> [MATERIAL FOR THIS EXERCISE]
***

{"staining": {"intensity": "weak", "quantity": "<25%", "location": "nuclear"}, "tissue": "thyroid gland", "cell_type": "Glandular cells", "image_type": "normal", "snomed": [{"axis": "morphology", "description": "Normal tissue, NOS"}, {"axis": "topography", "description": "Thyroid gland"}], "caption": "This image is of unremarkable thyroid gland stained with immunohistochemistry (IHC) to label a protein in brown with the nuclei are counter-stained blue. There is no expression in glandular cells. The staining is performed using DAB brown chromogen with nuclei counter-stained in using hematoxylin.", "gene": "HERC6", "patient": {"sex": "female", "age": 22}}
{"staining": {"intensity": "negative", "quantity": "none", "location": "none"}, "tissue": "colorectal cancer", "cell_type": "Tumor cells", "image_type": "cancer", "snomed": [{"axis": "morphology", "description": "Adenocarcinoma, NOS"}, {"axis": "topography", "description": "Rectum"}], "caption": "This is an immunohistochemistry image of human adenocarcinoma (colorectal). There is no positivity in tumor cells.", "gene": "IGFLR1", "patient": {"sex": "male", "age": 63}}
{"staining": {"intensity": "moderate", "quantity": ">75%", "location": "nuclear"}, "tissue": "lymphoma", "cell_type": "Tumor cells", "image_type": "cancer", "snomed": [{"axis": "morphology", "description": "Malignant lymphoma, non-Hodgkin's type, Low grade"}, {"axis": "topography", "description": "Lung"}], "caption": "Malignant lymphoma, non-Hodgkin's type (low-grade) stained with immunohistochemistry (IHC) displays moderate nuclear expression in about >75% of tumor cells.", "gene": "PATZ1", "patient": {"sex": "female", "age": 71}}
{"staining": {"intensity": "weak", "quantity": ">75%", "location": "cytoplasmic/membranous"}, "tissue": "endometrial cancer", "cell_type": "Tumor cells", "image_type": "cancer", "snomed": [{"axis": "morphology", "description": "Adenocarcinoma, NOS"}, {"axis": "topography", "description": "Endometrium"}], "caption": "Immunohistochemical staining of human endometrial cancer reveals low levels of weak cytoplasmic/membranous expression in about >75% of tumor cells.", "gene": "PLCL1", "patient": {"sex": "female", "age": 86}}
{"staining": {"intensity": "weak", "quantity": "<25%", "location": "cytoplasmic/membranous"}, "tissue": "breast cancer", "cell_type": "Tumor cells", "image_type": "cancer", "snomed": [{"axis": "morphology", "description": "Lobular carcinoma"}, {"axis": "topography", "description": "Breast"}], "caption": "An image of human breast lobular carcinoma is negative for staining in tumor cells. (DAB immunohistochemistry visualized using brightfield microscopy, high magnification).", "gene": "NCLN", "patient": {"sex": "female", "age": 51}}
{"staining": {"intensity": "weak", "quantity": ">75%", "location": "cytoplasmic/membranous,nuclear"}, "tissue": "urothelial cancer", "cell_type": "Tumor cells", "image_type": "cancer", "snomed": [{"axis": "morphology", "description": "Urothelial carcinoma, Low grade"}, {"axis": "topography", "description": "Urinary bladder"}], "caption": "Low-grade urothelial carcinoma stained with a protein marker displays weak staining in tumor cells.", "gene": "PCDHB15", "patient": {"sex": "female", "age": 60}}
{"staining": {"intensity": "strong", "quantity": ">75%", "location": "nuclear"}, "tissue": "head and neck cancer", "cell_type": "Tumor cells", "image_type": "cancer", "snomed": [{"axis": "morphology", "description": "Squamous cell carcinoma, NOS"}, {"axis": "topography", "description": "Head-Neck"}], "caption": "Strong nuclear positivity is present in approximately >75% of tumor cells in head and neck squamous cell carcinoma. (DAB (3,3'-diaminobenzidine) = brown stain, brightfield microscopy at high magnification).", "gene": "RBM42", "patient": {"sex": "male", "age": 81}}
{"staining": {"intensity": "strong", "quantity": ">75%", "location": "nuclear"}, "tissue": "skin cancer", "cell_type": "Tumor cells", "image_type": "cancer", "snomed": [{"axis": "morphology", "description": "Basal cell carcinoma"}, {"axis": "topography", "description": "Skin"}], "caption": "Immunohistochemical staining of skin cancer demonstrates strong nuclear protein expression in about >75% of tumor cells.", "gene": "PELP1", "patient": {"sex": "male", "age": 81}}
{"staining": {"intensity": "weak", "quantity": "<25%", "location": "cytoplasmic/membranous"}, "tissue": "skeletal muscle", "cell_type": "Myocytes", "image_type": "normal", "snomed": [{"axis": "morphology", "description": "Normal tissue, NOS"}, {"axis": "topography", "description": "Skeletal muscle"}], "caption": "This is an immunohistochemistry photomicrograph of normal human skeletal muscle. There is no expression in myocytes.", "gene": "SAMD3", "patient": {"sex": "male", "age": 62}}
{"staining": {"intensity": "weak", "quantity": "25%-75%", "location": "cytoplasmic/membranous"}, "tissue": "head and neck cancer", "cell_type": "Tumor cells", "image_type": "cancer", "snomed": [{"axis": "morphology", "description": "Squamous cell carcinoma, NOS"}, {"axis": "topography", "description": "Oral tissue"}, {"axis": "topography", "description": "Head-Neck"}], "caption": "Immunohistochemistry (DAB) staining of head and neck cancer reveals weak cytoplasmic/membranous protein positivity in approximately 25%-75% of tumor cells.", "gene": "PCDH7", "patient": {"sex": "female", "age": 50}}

***

> [WORK TO BE COMPLETED]
Retype, exactly and in full, the lines above from the one containing "staining of human" through the one containing "of human breast".

> [COMPLETED TASK]
{"staining": {"intensity": "weak", "quantity": ">75%", "location": "cytoplasmic/membranous"}, "tissue": "endometrial cancer", "cell_type": "Tumor cells", "image_type": "cancer", "snomed": [{"axis": "morphology", "description": "Adenocarcinoma, NOS"}, {"axis": "topography", "description": "Endometrium"}], "caption": "Immunohistochemical staining of human endometrial cancer reveals low levels of weak cytoplasmic/membranous expression in about >75% of tumor cells.", "gene": "PLCL1", "patient": {"sex": "female", "age": 86}}
{"staining": {"intensity": "weak", "quantity": "<25%", "location": "cytoplasmic/membranous"}, "tissue": "breast cancer", "cell_type": "Tumor cells", "image_type": "cancer", "snomed": [{"axis": "morphology", "description": "Lobular carcinoma"}, {"axis": "topography", "description": "Breast"}], "caption": "An image of human breast lobular carcinoma is negative for staining in tumor cells. (DAB immunohistochemistry visualized using brightfield microscopy, high magnification).", "gene": "NCLN", "patient": {"sex": "female", "age": 51}}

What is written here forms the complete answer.